Spectacle  vivant

Traductions théâtrales : respect des droits des traducteurs

Les traductions d’œuvres théâtrales sont protégées par le droit d’auteur au même titre que toutes les créations répondant aux conditions de protection habituelles (notamment l’originalité).

Les auteurs de traductions sont d’ailleurs expressément cités par la loi (article L.112-3 du CPI).
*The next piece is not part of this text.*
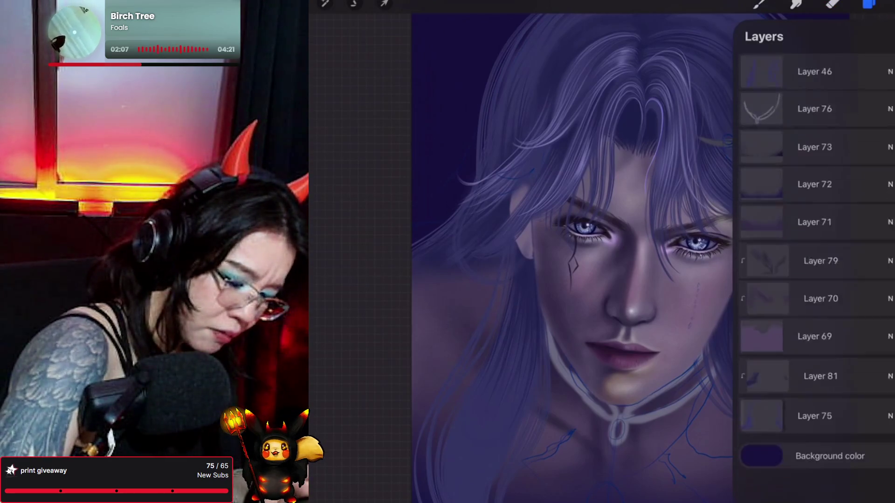
pyautogui.click(820, 312)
Les traducteurs bénéficient donc, sous réserve des droits de l’auteur de l’œuvre originale, de droits moraux et patrimoniaux sur leurs traductions.

En cas de représentation théâtrale d’une traduction, quelques règles s’imposent :

1) Une demande d’autorisation préalable à la représentation 

L’utilisation d’une traduction dans un spectacle vivant doit faire l’objet d’une demande préalable d’autorisation de représentation auprès du traducteur (via la SACD s’il en est membre).
En effet, l’autorisation de représentation de l’auteur de la pièce écrite en langue étrangère ne couvre pas l’utilisation de la traduction française.
Sans autorisation du traducteur, la représentation de la  pièce pourra être jugée contrefaisante de la traduction utilisée et sanctionnée à ce titre. 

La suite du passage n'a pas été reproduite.